The quotation "Society everywhere is in conspiracy against the manhood of every one of its members" is a strong statement. The way Emerson describes society here makes it into an antagonist that is actively working against individuals. Society "conspires" to get individuals to conform to its expectations. When he says "manhood," Emerson seems to mean individuality, but the connotation is also that society emasculates individuals when it asks them to conform. This implies that individuals are weaker when they aspire to be liked or approved of by others; they are stronger when they behave according to their instincts. In a similar quote, Emerson claims, "For nonconformity the world whips you with its displeasure." The verb "whips" connotes the violent reaction of society against nonconformists and indicates that those who dare to be themselves risk punishment from the community.
Elsewhere in "Self-Reliance," Emerson furthers the idea by saying that the individual not only should not concern himself with loyalty to social norms, but he also has no obligation to conform to any idea of consistency in his own being. In a famous passage, Emerson asks, "Do I contradict myself? Very well, then I contradict myself. I am large, I contain multitudes." He indicates here that to be an individual is to be complex. There is no need to be "consistent" to some false idea of who one is, just as it is foolish and unnecessary to mold oneself to a social ideal.
For Transcendentalists such as Ralph Waldo Emerson, individualism is paramount. Railing against imitation, Emerson encourages people to become self-reliant and listen to their inner thoughts. They must avoid "the opium of custom" and behave according to their own thoughts because "society everywhere is in conspiracy against the manhood of everyone of its members." In other words, people must not be lulled into following customs and letting others think for them or make rules for them. Society, Emerson says, is a "joint-stock company" that agrees upon ideas for one goal. However, in so doing, individuals surrender their individual liberties. And, once these liberties are surrendered, it is very difficult to gain them again because people will still want to control someone over whom they have already control. And, for Emerson, the most important thing is the "integrity of one's mind."

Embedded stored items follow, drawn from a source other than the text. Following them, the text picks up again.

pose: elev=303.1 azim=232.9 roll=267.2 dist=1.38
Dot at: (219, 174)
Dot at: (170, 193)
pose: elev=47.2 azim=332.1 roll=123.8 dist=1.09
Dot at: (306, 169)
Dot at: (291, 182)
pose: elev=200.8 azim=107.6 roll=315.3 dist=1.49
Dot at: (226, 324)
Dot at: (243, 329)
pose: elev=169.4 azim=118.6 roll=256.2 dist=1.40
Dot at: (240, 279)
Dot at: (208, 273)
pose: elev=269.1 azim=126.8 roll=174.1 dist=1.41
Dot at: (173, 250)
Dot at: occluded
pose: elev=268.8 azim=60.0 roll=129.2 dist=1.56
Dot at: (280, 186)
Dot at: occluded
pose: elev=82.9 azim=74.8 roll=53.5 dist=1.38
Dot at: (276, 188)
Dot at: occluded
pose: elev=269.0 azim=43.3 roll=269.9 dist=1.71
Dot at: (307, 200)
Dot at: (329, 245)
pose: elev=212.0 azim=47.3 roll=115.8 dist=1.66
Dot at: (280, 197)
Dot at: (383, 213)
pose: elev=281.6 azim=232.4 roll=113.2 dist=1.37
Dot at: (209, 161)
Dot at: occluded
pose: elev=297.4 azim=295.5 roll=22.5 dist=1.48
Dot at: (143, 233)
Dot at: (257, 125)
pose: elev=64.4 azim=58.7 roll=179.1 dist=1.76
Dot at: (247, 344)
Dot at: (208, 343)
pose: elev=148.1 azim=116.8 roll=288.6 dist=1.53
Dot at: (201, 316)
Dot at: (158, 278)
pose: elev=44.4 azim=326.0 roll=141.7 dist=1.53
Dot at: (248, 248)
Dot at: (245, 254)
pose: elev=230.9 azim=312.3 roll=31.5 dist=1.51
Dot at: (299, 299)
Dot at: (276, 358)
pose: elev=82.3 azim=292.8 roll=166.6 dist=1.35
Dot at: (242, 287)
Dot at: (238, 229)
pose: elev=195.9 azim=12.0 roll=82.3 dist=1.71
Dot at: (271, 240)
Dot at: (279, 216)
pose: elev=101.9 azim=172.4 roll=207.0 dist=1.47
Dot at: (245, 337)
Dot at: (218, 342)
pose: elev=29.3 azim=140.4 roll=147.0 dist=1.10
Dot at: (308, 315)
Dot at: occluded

Always, then, an individual must be one's own person, thinking one's own thoughts and possessing one's own principles. Perhaps, one will be misunderstood, but men such as Luther, Copernicus, and Galileo have been misunderstood, as well, observes Emerson. For, "to be great is to be understood," Emerson adds.
Ralph Waldo Emerson was perhaps the foremost of the American Transcendentalists and it is the philosophy of the Transcendentalist movement that is reflected in the passage you quote.
To the Transcendentalists, "manhood" (in today's language, we should probably see "being fully human," perhaps) is evidenced by doing your own thing, following the dictates of your own conscience.
By contrast, Emerson argues, society conspires to rob us of our "manhood" by making us conformists. In the very next paragraph after the one you quote, Emerson writes the famous line "whoso would be a man must be a nonconformist." To him, society tries to prevent us from being "men" by forcing us to conform.